Running back Isaiah Bowser had a huge night for UCF, rushing for four touchdowns in the first half. That tied the single-game school record for rushing touchdowns (Alex Haynes in 2001, Kevin Smith twice in 2007 and Darriel Mack in 2018). Although he did not play in the second half and finished the game with 59 yards rushing, Bowser now has 231 yards in his first two games with five touchdowns on the season.

Speaking of Bowser, his 172 yards rushing against Boise State last week was the 27th highest total in UCF history. Kevin Smith holds the schools record with a 320 yard night against Alabama-Birmingham in 2007. Smith has seven of the 15 highest totals in school history and is the school’s all-time leading rusher with 4,679 yards (2005-07). Bowser is a graduate transfer from Northwestern, who ran for 1300 yards in three years.

Bowser’s 17-yard touchdown run and Dillon Gabriel’s 22-yard touchdown pass to Brandon Johnson – both in the first quarter – marked the 52nd consecutive game that the Knights had at least one touchdown run and one touchdown pass in the same game. It is the longest active streak in college football.

With his 322 passing yards in just two and a half quarters, Gabriel now has 7,863 yards in his career and has moved past Blake Bortles (7,598) for fifth place on the UCF All-Time List. His 25 completions also gave him 534 for his career, moving him past Steven Moffett (509) for sole possession of sixth place on the career list.

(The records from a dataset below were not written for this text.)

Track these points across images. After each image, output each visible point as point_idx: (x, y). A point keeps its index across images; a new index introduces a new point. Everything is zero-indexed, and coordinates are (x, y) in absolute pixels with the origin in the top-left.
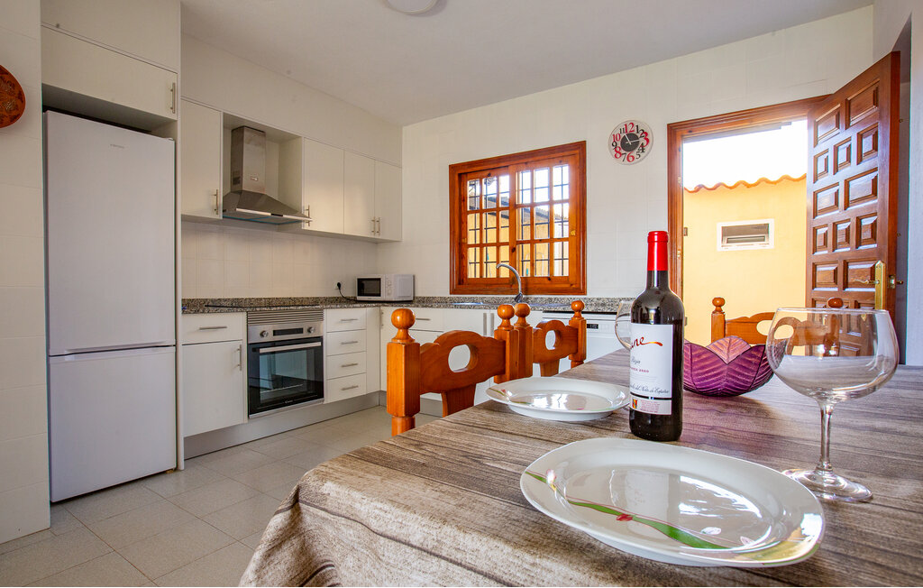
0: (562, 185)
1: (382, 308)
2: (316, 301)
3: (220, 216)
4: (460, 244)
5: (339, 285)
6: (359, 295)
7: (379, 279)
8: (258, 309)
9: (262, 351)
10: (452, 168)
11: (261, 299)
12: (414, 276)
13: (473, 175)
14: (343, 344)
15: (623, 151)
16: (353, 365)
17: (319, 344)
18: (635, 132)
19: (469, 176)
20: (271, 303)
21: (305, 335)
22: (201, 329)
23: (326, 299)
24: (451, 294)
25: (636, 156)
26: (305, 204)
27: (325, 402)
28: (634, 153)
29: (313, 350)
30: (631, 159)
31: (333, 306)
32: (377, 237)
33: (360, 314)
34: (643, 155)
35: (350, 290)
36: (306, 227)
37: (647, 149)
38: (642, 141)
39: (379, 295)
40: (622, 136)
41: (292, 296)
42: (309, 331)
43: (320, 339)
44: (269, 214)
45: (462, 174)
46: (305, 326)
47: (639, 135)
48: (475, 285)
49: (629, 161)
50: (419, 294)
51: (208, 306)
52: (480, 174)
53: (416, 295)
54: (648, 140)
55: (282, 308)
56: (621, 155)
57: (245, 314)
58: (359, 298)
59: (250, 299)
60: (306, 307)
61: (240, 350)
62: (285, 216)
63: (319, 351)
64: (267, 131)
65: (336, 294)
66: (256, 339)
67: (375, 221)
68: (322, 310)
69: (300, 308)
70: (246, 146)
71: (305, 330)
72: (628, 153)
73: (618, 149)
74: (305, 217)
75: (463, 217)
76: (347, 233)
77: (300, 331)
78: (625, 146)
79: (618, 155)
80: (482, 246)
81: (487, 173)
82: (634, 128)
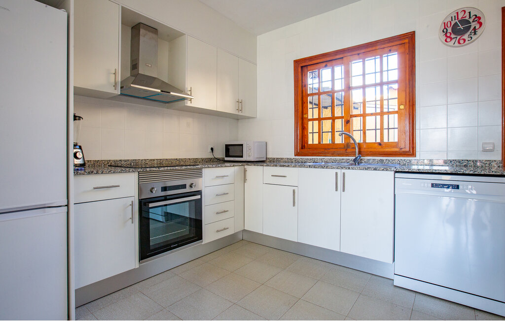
0: (388, 71)
1: (246, 167)
2: (195, 162)
3: (118, 92)
4: (303, 118)
5: (212, 149)
6: (226, 157)
7: (242, 145)
8: (148, 169)
9: (151, 205)
10: (296, 62)
11: (154, 160)
12: (266, 143)
13: (312, 67)
14: (217, 195)
15: (453, 36)
16: (225, 211)
17: (199, 197)
18: (467, 18)
19: (309, 68)
20: (161, 164)
21: (188, 190)
22: (95, 188)
23: (202, 159)
24: (295, 156)
25: (467, 39)
26: (188, 86)
27: (203, 243)
28: (466, 37)
29: (194, 202)
30: (462, 41)
31: (210, 166)
32: (240, 113)
33: (230, 171)
34: (474, 37)
35: (220, 153)
36: (189, 104)
37: (479, 32)
38: (473, 25)
39: (242, 157)
40: (453, 23)
41: (178, 158)
42: (191, 186)
43: (199, 192)
44: (159, 91)
45: (303, 66)
46: (188, 182)
47: (471, 20)
48: (316, 149)
49: (459, 43)
50: (270, 156)
51: (111, 166)
52: (318, 66)
53: (268, 157)
54: (481, 24)
55: (169, 168)
56: (451, 39)
57: (137, 174)
58: (227, 159)
59: (145, 160)
60: (189, 167)
61: (132, 205)
62: (172, 93)
63: (199, 202)
64: (159, 29)
65: (211, 156)
66: (146, 195)
67: (239, 102)
68: (201, 169)
69: (184, 167)
70: (142, 39)
71: (188, 186)
72: (458, 37)
73: (448, 35)
74: (188, 95)
75: (304, 98)
76: (219, 109)
77: (184, 186)
78: (456, 31)
79: (448, 40)
80: (320, 119)
81: (324, 64)
82: (467, 14)
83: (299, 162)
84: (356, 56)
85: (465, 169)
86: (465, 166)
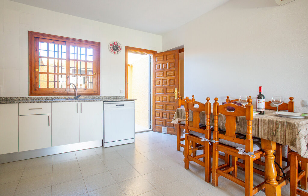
18: (117, 45)
19: (40, 39)
24: (30, 96)
25: (117, 53)
28: (116, 51)
30: (115, 53)
34: (119, 53)
37: (120, 51)
38: (119, 48)
40: (113, 45)
52: (48, 41)
56: (113, 51)
73: (112, 49)
78: (114, 49)
79: (112, 51)
80: (48, 73)
81: (53, 41)
82: (117, 44)
83: (34, 100)
84: (73, 44)
85: (116, 99)
86: (116, 98)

The 350-member Bethune-Cookman Marching Band, which has been ranked as the #1 marching band among historically black colleges for the last three years, delighted the UCF fans with their halftime show that featured a patriotic theme on the 20th anniversary of 9-11.

With 671 yards of total offense against Bethune-Cookman, the Knights have now gained 1244 yards in two games – an average of 632 yards per game. What is more impressive is the fact that it has been a truly balanced attack. In two games so far, the Knights are averaging 272.5 yards rushing and 349.6 yards passing per contest.

Gus Malzahn’s team will take its show for the next two week. UCF will travel Louisville next Friday night with a 730 p.m. kick on ESPN against the Cardinals and will have a bye week before playing at Navy on Oct. 2. That game will be televised the CBS Sports Network. The Navy game will be the American Athletic Conference opener for the Knights.